Zinc-Dependent Modulation of Dopamine Release and Uptake Is Altered in Parkinson's Disease Model Zebrafish.

Parkinson's disease (PD) is a neurodegenerative movement disorder in which dopaminergic neurons progressively degenerate, resulting in impaired dopamine system function. The release and uptake of dopamine (DA) are modulated, in part, by free, ionic zinc (Zn(2+)), an essential signaling metal. Although alterations in Zn(2+) homeostasis are implicated in PD, the influence of Zn(2+) on DA release and uptake that occurs within the subsecond time frame has not been studied in PD, or other disorders.
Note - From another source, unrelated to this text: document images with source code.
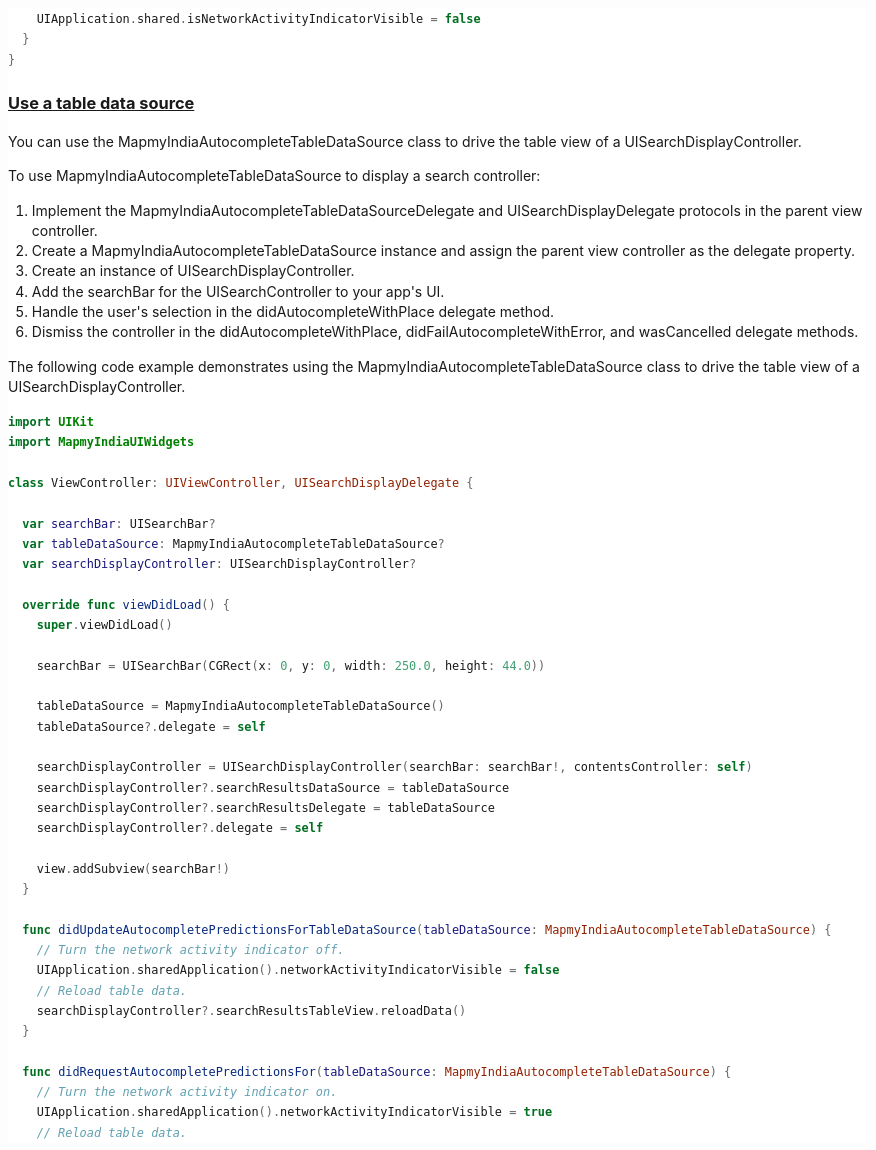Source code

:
 ```swift
    UIApplication.shared.isNetworkActivityIndicatorVisible = false
  }
}
```

### [Use a table data source](#Use-a-table-data-source)

You can use the MapmyIndiaAutocompleteTableDataSource class to drive the table view of a UISearchDisplayController.

To use MapmyIndiaAutocompleteTableDataSource to display a search controller:

1. Implement the MapmyIndiaAutocompleteTableDataSourceDelegate and UISearchDisplayDelegate protocols in the parent view controller.
1. Create a MapmyIndiaAutocompleteTableDataSource instance and assign the parent view controller as the delegate property.
1. Create an instance of UISearchDisplayController.
1. Add the searchBar for the UISearchController to your app's UI.
1. Handle the user's selection in the didAutocompleteWithPlace delegate method.
1. Dismiss the controller in the didAutocompleteWithPlace, didFailAutocompleteWithError, and wasCancelled delegate methods.

The following code example demonstrates using the MapmyIndiaAutocompleteTableDataSource class to drive the table view of a UISearchDisplayController.

```swift
import UIKit
import MapmyIndiaUIWidgets

class ViewController: UIViewController, UISearchDisplayDelegate {

  var searchBar: UISearchBar?
  var tableDataSource: MapmyIndiaAutocompleteTableDataSource?
  var searchDisplayController: UISearchDisplayController?

  override func viewDidLoad() {
    super.viewDidLoad()

    searchBar = UISearchBar(CGRect(x: 0, y: 0, width: 250.0, height: 44.0))

    tableDataSource = MapmyIndiaAutocompleteTableDataSource()
    tableDataSource?.delegate = self

    searchDisplayController = UISearchDisplayController(searchBar: searchBar!, contentsController: self)
    searchDisplayController?.searchResultsDataSource = tableDataSource
    searchDisplayController?.searchResultsDelegate = tableDataSource
    searchDisplayController?.delegate = self

    view.addSubview(searchBar!)
  }

  func didUpdateAutocompletePredictionsForTableDataSource(tableDataSource: MapmyIndiaAutocompleteTableDataSource) {
    // Turn the network activity indicator off.
    UIApplication.sharedApplication().networkActivityIndicatorVisible = false
    // Reload table data.
    searchDisplayController?.searchResultsTableView.reloadData()
  }

  func didRequestAutocompletePredictionsFor(tableDataSource: MapmyIndiaAutocompleteTableDataSource) {
    // Turn the network activity indicator on.
    UIApplication.sharedApplication().networkActivityIndicatorVisible = true
    // Reload table data.
```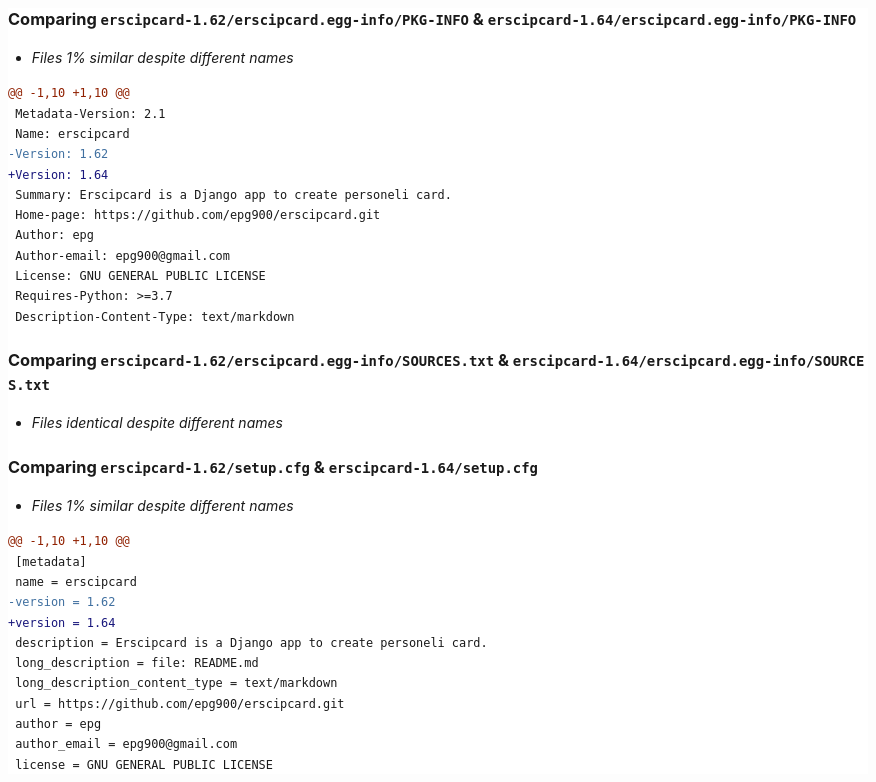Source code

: ### Comparing `erscipcard-1.62/erscipcard.egg-info/PKG-INFO` & `erscipcard-1.64/erscipcard.egg-info/PKG-INFO`

 * *Files 1% similar despite different names*

```diff
@@ -1,10 +1,10 @@
 Metadata-Version: 2.1
 Name: erscipcard
-Version: 1.62
+Version: 1.64
 Summary: Erscipcard is a Django app to create personeli card.
 Home-page: https://github.com/epg900/erscipcard.git
 Author: epg
 Author-email: epg900@gmail.com
 License: GNU GENERAL PUBLIC LICENSE
 Requires-Python: >=3.7
 Description-Content-Type: text/markdown
```

### Comparing `erscipcard-1.62/erscipcard.egg-info/SOURCES.txt` & `erscipcard-1.64/erscipcard.egg-info/SOURCES.txt`

 * *Files identical despite different names*

### Comparing `erscipcard-1.62/setup.cfg` & `erscipcard-1.64/setup.cfg`

 * *Files 1% similar despite different names*

```diff
@@ -1,10 +1,10 @@
 [metadata]
 name = erscipcard
-version = 1.62
+version = 1.64
 description = Erscipcard is a Django app to create personeli card.
 long_description = file: README.md
 long_description_content_type = text/markdown
 url = https://github.com/epg900/erscipcard.git
 author = epg
 author_email = epg900@gmail.com
 license = GNU GENERAL PUBLIC LICENSE
```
In this study, we combined caged-compound photolysis with fast-scan cyclic voltammetry (FSCV) at carbon-fiber microelectrodes to investigate the impact of Zn(2+) photorelease on DA release and reuptake in PD-model zebrafish, generated by chronic treatment with rotenone, and vehicle-treated control fish. Our findings reveal that Zn(2+) photorelease inhibited peak DA overflow by about 20% in brains from PD model fish but not in those from vehicle-treated fish. Further analysis of the stimulated release plots showed a significant decrease in the first order rate constant of uptake (k) and an increase in the half-life (t(1/2)) in brains from vehicle-treated fish but not in those from PD model fish. These differences were not apparent when waiting more than 200 ms to electrically stimulate the brain after the end of light application. Treatment with the free-radical scavenger TEMPOL reversed the effect of Zn(2+) photorelease on DA release but not on DA uptake. Thus, oxidative stress likely plays a key role, acting reversibly on DA release and irreversibly on DA uptake. In summary, our study demonstrates the feasibility of our approach in elucidating the mechanisms underlying the effects of metal ions on Parkinson's disease.